Wednesday, September 21, 2011

Eat, Pray, Love

By Elizabeth Gilbert
So, I finished reading this and thought, hell yeah!  I want to be paid to write a book about traveling.  Especially if I get to stuff myself with Italian food. 
Gilbert conceives of her year-long journey (four months each in Italy, India, and Indonesia) after her divorce and an on-again, off-again relationship that’s taking an emotional and mental toll.  She knows she needs to leave and gain some perspective. 
I suspect this book is so popular because a lot of people would love to travel, and Gilbert is forthcoming: you feel like you’re chatting with a good friend.  She confesses to not doing scads of research, but rather letting aspects of the country she’s in capture her attention. 

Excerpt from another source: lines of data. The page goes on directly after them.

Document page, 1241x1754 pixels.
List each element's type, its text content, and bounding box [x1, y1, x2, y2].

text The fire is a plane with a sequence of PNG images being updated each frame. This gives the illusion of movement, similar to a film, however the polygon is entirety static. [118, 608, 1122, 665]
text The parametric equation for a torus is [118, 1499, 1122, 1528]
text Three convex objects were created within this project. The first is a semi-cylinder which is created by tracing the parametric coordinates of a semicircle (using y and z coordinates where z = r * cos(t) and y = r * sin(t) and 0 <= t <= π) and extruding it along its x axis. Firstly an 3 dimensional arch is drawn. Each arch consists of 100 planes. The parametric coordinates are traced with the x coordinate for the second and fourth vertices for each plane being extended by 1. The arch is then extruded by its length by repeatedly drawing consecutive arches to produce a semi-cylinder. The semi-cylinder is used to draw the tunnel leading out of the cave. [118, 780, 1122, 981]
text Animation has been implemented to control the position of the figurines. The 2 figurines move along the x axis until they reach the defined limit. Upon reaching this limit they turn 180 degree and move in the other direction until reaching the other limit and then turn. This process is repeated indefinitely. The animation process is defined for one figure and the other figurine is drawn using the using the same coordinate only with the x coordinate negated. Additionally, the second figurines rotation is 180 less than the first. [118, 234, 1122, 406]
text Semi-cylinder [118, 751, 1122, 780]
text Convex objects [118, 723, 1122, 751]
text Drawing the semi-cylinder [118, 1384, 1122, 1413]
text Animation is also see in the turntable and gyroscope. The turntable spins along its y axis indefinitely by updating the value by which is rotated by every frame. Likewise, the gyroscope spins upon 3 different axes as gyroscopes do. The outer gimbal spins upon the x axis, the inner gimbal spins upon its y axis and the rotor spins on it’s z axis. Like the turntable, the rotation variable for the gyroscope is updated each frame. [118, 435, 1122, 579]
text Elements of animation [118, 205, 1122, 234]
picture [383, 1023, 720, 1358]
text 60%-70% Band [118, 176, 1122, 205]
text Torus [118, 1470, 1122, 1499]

By her own account, she’s a successful traveler because she’s friendly.  I would be so doomed.  I seem to have a perpetual disdainful look on my face, whatever my mood, and I find people petrifying, so I freeze up and they assume I’m judging them.  I tend to be solitary anyhow – not one of Gilbert’s complaints.  She’s taking this trip to learn how to be by herself.  She’s always had a guy (or two) in her life: for that reason, she decides to forgo sex for a a year. 
One reason I appreciated this book was because she debated the merits of having children.  I am childfree by choice, and enjoyed seeing someone else discuss what it is like. 
I suspect this book was so popular because Gilbert is so refreshingly direct.